Brave New Voices Are Being Heard Loud & Clear

Somewhere there are students spending the dwindling days of summer break like the last few coins in their pockets, wishing it would never end. And then there are the ones who took the stage last night at Hoyt Sherman Place to perform what they’ve been working on this summer in Minorities on the Move (MOM), a spoken word poetry program sponsored by United Way and directed by Harding Middle School teachers Kristopher Rollins, Emily Lang and Larry Moore II. If you ask them, it’s show time!

MOM was an extension of Movement 515, the creative writing program started by Rollins and Lang that meets weekly throughout the school year and sent a contingent of DMPS kids to the Brave New Voices youth poetry festival last month in San Francisco.

Last night’s event was an opportunity to see growth happening, like watching a time lapse video of a seed from groundbreaking to fruit-bearing. There was a current of confidence running through the auditorium and the performers rode it, start to finish, taking chances and turning themselves inside out. It stems from the emphasis on “energetic reciprocity,” whereby everyone lifts one another up. One poet briefly lost her way and reached into the pocket of her jeans for a folded copy of her work. While the audience shouted and clapped encouragement she found her way and accelerated back up to cruising speed, slipping the notes back in her pocket as she shifted into high gear. Fingers snapped approval, sounding like a chorus of cicadas claiming the night.

Local minority history bios were interspersed with memorized, original work poetry and the high-energy group breakdancing routine that opened the show, in keeping with the program’s interdisciplinary, community-centric approach.

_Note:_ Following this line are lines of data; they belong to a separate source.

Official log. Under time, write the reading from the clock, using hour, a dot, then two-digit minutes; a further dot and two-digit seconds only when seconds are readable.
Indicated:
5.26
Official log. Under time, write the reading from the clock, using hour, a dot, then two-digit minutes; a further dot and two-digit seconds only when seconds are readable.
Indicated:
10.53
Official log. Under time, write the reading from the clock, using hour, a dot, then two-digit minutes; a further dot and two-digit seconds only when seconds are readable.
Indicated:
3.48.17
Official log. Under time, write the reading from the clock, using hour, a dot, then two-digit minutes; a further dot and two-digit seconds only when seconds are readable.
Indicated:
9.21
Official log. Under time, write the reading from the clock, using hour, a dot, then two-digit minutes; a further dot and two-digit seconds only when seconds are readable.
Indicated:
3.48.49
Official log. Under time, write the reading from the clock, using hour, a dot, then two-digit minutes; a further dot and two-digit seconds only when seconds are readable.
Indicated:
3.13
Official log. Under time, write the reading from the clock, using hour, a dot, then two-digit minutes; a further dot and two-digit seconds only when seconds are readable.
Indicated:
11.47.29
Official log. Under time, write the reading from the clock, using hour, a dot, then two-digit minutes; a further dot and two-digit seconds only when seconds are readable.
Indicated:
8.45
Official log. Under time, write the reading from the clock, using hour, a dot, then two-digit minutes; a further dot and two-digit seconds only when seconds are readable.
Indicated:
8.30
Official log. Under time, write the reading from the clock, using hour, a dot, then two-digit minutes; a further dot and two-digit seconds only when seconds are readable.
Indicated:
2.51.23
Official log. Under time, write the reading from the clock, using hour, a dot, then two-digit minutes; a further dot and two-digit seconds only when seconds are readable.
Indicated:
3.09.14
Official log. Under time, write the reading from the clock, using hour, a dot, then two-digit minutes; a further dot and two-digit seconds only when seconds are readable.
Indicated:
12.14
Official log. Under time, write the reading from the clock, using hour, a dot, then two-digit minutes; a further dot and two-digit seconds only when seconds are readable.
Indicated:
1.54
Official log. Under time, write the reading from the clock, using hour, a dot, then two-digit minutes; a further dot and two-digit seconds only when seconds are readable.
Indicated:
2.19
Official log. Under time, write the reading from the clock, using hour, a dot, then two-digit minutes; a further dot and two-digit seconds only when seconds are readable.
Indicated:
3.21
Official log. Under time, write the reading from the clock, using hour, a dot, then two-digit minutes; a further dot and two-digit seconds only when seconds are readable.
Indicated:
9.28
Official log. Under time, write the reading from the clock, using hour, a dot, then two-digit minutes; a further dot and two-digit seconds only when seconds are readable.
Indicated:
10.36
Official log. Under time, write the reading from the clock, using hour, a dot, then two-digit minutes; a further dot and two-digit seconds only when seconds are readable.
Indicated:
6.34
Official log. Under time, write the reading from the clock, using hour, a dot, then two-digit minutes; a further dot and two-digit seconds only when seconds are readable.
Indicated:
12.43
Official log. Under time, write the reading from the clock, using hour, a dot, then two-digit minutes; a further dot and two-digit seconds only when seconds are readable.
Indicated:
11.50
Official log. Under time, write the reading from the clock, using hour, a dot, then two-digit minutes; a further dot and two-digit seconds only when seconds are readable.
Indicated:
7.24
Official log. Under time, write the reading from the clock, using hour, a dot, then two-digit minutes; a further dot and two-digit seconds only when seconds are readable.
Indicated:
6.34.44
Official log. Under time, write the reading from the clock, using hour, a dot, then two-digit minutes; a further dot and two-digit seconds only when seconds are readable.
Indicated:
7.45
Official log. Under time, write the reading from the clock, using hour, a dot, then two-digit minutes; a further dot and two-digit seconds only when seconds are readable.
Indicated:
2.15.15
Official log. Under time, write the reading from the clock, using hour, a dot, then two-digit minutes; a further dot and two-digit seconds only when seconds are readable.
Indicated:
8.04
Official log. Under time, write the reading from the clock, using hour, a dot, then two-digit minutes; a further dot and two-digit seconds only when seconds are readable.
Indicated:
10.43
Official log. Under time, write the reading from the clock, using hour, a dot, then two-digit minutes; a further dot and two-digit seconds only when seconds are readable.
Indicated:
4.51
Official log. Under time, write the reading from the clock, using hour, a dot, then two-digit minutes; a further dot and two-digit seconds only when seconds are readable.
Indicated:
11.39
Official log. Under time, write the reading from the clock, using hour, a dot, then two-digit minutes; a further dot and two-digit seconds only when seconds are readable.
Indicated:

What’s building is a bridge across the achievement gap and it’s ready for more traffic. There’s no standard way to measure the strength of it but you could feel it and see it and hear it last night at Hoyt Sherman. Rollins, Lang and Moore are anxious to scale-up their uniquely DMPS initiatives, encouraging students from schools across the district to join Movement 515 which will meet every Thursday from 4:00-5:30 in room 1422 at North High School.